Princeton University

Publication: Graduate School Announcement, 2006-07

Princeton Institute for International and Regional Studies (PIIRS)

Director

Miguel A. Centeno

Assistant Director

Susan F. Bindig

Executive Committee

Miguel A. Centeno, Sociology

Isabelle Clark-Deces, Anthropology

Noreen Goldman, Woodrow Wilson School

Gene Grossman, Woodrow Wilson School, Economics

M. Şükrü Hanio˘glu, Near Eastern Studies

G. John Ikenberry, Woodrow Wilson School, Politics

Stephen M. Kotkin, History

Margaret R. Martonosi, Electrical Engineering

Jonas Pontusson, Politics

Anne-Marie Slaughter, Woodrow Wilson School, ex officio

 

Established in 2003, the Princeton Institute for International and Regional Studies (PIIRS) promotes interdisciplinary and collaborative teaching and research and on issues of global importance.
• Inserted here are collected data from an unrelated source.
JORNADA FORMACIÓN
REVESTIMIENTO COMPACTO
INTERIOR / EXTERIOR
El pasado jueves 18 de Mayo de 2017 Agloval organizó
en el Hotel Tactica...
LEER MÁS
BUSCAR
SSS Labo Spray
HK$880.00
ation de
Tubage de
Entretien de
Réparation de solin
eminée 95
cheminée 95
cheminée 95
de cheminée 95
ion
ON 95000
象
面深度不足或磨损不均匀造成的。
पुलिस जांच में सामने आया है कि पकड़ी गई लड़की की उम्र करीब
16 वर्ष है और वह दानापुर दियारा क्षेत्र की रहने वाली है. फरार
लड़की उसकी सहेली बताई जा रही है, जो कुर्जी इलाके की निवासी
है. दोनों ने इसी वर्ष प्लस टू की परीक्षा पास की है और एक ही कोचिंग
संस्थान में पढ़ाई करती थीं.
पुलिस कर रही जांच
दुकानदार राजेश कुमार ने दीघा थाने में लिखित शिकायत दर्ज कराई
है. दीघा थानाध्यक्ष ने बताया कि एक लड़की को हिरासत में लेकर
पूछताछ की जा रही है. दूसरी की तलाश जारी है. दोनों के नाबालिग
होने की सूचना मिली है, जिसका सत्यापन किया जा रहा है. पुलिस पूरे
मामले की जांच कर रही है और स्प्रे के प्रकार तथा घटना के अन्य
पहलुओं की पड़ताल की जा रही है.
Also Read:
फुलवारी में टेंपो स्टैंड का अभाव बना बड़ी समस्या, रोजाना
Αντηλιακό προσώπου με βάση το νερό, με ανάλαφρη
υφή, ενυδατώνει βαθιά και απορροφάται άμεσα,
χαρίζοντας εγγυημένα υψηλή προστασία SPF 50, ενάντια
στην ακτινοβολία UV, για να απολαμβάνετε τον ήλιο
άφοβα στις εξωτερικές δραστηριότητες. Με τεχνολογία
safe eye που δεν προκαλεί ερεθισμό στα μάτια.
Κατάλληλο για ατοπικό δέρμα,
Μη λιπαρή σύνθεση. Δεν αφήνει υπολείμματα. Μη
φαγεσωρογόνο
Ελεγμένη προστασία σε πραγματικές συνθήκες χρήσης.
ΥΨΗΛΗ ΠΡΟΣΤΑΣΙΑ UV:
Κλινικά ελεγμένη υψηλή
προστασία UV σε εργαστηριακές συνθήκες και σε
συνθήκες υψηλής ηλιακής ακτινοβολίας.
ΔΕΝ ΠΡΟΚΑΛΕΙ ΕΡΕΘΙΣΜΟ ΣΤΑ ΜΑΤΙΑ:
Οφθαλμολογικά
Combining the activities and strengths of the University’s former Center of International Studies and Council on Regional Studies, PIIRS aims to integrate international and regional studies at the University into informed and coherent perspectives on global affairs.

PIIRS encourages faculty, graduate students, and undergraduates to engage in interdisciplinary research and curricular and extracurricular activities that supplement the offerings of departments and programs across campus. Specific opportunities for graduate students in international and regional studies through PIIRS include an annual conference that allows them to move beyond disciplinary boundaries and engage in interdisciplinary interaction and conversation on a range of significant political, social, and epistemological issues. Under the broad title “Bridging Disciplines, Spanning the World,” the graduate conferences to date have addressed issues of identity and inequality and of democracy and development. PIIRS also provides financial support for dissertation research and writing through annual competitive awards.

The institute also sponsors innovative research projects and a residential visiting fellows program, which promote exchanges between scholars who focus on particular regions and those who analyze more general processes that span areas and countries of the world. To enhance both its curricular and research activities, PIIRS, either alone or in collaboration with other programs and departments, supports annual conferences, lectures, and workshops on issues of global, regional, and cross-regional importance.

PIIRS publishes World Politics, one of the premier refereed journals in political science. It represents all disciplines, methods, and viewpoints relevant to the central problems of international relations, comparative politics, and national development.